Huge chunks of the shattered Boeing 727 were still on the beach, including a smashed wing, two destroyed engines and the cockpit, laying on its side. The bulk of the plane was hauled out of the water with the help of tractors Friday.

Onlookers thronged the area, and with no police or security forces guarding the site, young boys searched through the pockets of torn clothes and sifted through ripped baggage for valuables to loot. Some lounged on tattered aircraft seats from the downed plane.

Benin’s government ordered the start of three days of national morning, and flags were lowered at government buildings in the impoverished country of 9 million as a mark of respect to the victims.

Lebanon, meanwhile, ordered flags flown at half staff yesterday and today as a sign of mourning.

A military cargo plane sent by France was waiting to airlift corpses to Beirut.

“Right now we’re working to identify the bodies to get them ready for evacuation today,” said Ayoub Ali, a Lebanese official coordinating the evacuation.

In Cotonou’s main city morgue, relatives of the victims, mainly Lebanese, huddled in groups trying to identify the dead, holding handkerchiefs over their noses to guard against the corpses’ stench.

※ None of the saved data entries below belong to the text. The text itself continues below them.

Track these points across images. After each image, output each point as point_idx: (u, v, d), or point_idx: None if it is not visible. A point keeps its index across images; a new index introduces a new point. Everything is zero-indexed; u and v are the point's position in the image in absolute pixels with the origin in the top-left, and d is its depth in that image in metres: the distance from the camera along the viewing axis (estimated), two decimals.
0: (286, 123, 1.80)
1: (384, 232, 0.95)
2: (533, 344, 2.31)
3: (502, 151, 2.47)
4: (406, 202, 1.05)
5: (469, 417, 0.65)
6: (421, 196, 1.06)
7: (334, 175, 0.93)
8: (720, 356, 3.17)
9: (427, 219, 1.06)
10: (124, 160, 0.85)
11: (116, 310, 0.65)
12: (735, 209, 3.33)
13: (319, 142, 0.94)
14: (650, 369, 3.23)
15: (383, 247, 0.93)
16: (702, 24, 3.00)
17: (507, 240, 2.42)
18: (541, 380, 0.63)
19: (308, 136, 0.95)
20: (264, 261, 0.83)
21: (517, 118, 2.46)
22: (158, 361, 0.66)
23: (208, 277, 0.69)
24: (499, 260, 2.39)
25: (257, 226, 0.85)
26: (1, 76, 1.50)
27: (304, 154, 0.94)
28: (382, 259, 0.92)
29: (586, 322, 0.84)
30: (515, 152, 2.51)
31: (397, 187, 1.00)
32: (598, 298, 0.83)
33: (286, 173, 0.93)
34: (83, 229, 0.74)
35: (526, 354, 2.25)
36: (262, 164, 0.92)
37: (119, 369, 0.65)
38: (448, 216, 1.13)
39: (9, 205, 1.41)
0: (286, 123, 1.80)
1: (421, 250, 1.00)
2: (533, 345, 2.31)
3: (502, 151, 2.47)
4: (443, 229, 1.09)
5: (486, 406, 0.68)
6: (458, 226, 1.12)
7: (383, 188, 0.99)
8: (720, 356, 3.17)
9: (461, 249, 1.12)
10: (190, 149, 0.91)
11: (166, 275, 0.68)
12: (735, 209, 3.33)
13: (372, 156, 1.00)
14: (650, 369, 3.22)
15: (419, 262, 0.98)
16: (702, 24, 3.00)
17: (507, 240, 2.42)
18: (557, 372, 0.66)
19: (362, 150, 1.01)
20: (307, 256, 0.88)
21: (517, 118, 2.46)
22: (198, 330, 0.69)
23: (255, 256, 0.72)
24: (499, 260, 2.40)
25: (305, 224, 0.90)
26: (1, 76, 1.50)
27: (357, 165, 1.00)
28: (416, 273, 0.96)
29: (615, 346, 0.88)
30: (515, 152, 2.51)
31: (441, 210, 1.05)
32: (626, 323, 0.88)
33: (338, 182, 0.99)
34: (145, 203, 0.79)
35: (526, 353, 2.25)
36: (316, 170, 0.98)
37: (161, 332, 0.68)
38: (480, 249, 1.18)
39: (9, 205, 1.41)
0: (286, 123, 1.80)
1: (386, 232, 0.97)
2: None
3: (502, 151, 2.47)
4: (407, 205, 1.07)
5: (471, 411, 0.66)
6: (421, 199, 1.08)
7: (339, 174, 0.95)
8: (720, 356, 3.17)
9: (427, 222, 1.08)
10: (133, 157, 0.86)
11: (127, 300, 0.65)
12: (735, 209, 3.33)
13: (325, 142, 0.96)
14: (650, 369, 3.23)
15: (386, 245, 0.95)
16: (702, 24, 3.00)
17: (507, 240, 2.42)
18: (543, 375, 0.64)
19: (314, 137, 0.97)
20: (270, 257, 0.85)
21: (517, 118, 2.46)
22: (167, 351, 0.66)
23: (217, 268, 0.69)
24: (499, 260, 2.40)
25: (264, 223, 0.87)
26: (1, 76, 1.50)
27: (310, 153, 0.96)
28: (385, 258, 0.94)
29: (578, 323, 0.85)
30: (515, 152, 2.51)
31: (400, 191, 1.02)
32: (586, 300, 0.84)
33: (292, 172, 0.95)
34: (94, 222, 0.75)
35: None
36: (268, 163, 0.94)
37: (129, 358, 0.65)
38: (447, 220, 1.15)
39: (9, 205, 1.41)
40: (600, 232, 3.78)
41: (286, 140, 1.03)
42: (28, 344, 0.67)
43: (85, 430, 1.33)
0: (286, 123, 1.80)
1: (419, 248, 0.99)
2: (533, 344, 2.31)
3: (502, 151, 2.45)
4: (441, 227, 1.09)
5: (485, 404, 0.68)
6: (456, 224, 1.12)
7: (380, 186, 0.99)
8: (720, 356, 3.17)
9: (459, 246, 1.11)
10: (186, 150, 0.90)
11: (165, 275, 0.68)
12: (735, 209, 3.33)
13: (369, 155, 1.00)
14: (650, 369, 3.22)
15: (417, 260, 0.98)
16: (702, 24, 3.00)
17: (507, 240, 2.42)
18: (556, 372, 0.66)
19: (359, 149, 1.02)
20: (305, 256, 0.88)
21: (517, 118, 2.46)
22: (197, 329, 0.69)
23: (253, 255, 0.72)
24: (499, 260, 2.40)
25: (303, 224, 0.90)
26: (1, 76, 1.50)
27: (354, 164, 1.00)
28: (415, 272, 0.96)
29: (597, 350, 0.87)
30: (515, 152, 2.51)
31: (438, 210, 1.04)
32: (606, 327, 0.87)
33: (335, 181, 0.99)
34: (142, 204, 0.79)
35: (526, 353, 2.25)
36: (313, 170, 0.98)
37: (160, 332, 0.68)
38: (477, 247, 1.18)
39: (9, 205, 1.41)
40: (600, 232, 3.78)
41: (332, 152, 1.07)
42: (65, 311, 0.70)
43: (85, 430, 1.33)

“Quite a number of the victims in the morgue have not been identified and this is creating difficulty about where to evacuate them,” said Gamel Hassan, a Lebanese diplomat. One Nigerian man was searching through the city’s morgues looking for his missing brother, who had boarded the Beirut-bound flight. “I’m really in a fix not finding him among the survivors and among the dead,” he said. “I want to have some definite news for our family.”